Supplied text |
The company expects to buy more of this debt, known as rehab residential loans, as the pandemic spurs people to move out of U.S. cities and into the suburbs, said Ray Sturm, co-founder and chief executive officer of the technology-based firm, in an interview. Some consumers will refurbish homes themselves, but many will buy renovated houses from investors that fix up and flip properties.

“People forget that 60% of the U.S. housing stock was built before 1980. There’s a need for rehabbing to bring the housing stock up to date,” Sturm said. “This type of lending is booming right now.”

AlphaFlow sold $95 million of bonds last week whose proceeds will be used to buy rehab mortgages, also known as “fix and flip loans.” Those loans tend to be short term with relatively high interest rates, ranging from 8% to 11%. Once they are paid off, the firm will use the proceeds to buy new loans, Sturm said, creating what’s known as a revolving warehouse facility.

The firm is paying a yield of a little more than 3.2% for the biggest portion of the bonds it sold, which have an average life of around 2.35 years. Loans are only being bought after the bonds are sold, which is unusual for mortgage securities.

Directions |
1. Condense the paragraph of the passage on rehab loans that begins "AlphaFlow sold $95 million of bonds" into a short bulleted list that keeps its main facts.
2. Write the next part of the passage on rehab loans, picking up after its final sentence.
This work makes no use of the records.

(Stored entries)
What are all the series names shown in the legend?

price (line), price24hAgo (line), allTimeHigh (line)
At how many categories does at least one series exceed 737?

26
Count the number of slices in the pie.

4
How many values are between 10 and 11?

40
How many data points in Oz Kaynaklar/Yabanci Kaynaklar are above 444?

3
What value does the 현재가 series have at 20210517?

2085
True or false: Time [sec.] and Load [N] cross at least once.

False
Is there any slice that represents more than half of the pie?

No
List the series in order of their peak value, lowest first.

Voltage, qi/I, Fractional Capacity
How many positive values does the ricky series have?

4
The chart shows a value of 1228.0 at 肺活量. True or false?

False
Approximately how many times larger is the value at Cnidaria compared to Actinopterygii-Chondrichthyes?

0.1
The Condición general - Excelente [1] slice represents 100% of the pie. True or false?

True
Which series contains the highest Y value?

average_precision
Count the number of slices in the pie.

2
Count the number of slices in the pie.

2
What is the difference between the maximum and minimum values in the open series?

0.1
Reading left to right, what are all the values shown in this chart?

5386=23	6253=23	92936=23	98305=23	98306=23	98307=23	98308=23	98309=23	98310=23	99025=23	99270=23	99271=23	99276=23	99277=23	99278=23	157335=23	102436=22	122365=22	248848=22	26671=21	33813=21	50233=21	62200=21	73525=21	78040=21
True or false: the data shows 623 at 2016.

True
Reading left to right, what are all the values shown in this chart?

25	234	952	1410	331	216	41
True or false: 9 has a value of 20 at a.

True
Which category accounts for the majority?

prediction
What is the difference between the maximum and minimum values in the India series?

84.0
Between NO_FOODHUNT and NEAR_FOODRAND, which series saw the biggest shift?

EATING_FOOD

Answers to the problems |
1.
- Last week, AlphaFlow sold $95 million of bonds to fund purchases of rehab mortgages, also called "fix and flip loans."
- These loans are usually short term, with interest rates of 8% to 11%.
- When loans are paid off, the firm will use the proceeds to buy new loans, which creates a revolving warehouse facility.

2.
Flippers suffered in the last housing crisis, helping to create excess homebuilding and in the end often getting stuck with properties that they couldn’t sell. But in this market, where inventories are at record lows and prices have been rising, fewer investors are worried about that situation returning anytime soon, Sturm said.

Funding faster AlphaFlow’s technology platform evaluates loans and standardizes disparate data from different lenders, which streamlines the entire process, Sturm said. The San Francisco-based firm buys loans from lenders to go into the securitization and collects payments in the loans. It can also sell some of the loans out of the securitization to institutional investors.

“This means the lenders can get funded more quickly, which opens up liquidity,” he said. Loans can close in a week, and the speed is key if you’re a house flipper. Banks used to take a month to close such loans, Sturm said.

The process of repeatedly buying new loans after old ones are paid off funnels Wall Street institutional money to regional fix-and-flip lenders, said Ryan Craft, the founder and CEO of alternative real estate investment firm Saluda Grade. Those funds in turn get passed on to local real estate developers. Craft’s firm is an investor in AlphaFlow that also helped put the securitization together.

Jefferies Financial Group Inc. was lead underwriter and structurer for AlphaFlow’s transaction.